Shell counters that there are significant synergies among its various businesses and that keeping them together allows it to help its 30m daily retail customers and 1m corporate customers decarbonise. “These are complete, new value chains that need to be created,” Jessica Uhl, Shell’s chief financial officer, said last week. “We can leverage the assets . . . and the people that we have, and the understanding of the energy system.”


Many investors seem to be coming around to this point of view. Enthusiasm for funds that exclude fossil fuel companies and others that do poorly on ESG criteria appears to have peaked. Assets, which topped $19tn in 2018, dropped back to $15tn last year, Bernstein analysts calculated. Instead, money is flooding into funds that engage with companies or integrate ESG criteria into their financial analysis: combined assets under management hit $35.7tn last year.


More than any other oil chief, BP’s Bernard Looney is trying to catch this wave. He has boldly promised the company would cut oil and gas production by 40 per cent by 2030 while boosting renewables generation 20-fold.


Yet BP has devoted just 16 per cent of its $9.2bn in 2021 capital expenditure to low carbon, compared with 39 per cent for oil and 24 per cent for gas. Gas arguably makes sense as a transition fuel to help wean the world off even dirtier coal, but the company is still devoting more than half of its long-term investment to fossil fuels.


Adding to the disconnect, BP said on Tuesday that it planned to use the extra profits it had gained from rising energy prices to buy back $1.25bn more of its shares.
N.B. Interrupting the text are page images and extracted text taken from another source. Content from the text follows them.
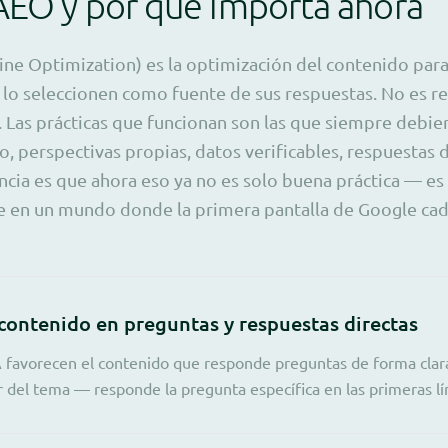
AEO y por qué importa ahora
ne Optimization) es la optimización del contenido par
 lo seleccionen como fuente de sus respuestas. No es 
. Las prácticas que funcionan son las que siempre debie
o, perspectivas propias, datos verificables, respuestas 
encia es que ahora eso ya no es solo buena práctica — es
le en un mundo donde la primera pantalla de Google ca
 contenido en preguntas y respuestas directas
 favorecen el contenido que responde preguntas de forma clara
r del tema — responde la pregunta específica en las primeras lí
That’s on top of boosting the company’s dividend and repurchasing $1.4bn in shares last quarter.


Before excoriating Looney for failing to live up to his green rhetoric, it is worth remembering why he feels the need to keep investors sweet. Shortly after he unveiled his transition plans last year, the share price fell to a 25-year low, and it continues to lag behind the other oil majors.


He remains convinced that the plan is the right one, and returning cash to investors gives them a reason to stick around while he shows that BP can execute it. The company calls this “performing while transforming. Our job is to do less talking and more delivering,” Looney says. “We’ve just got to keep at it.”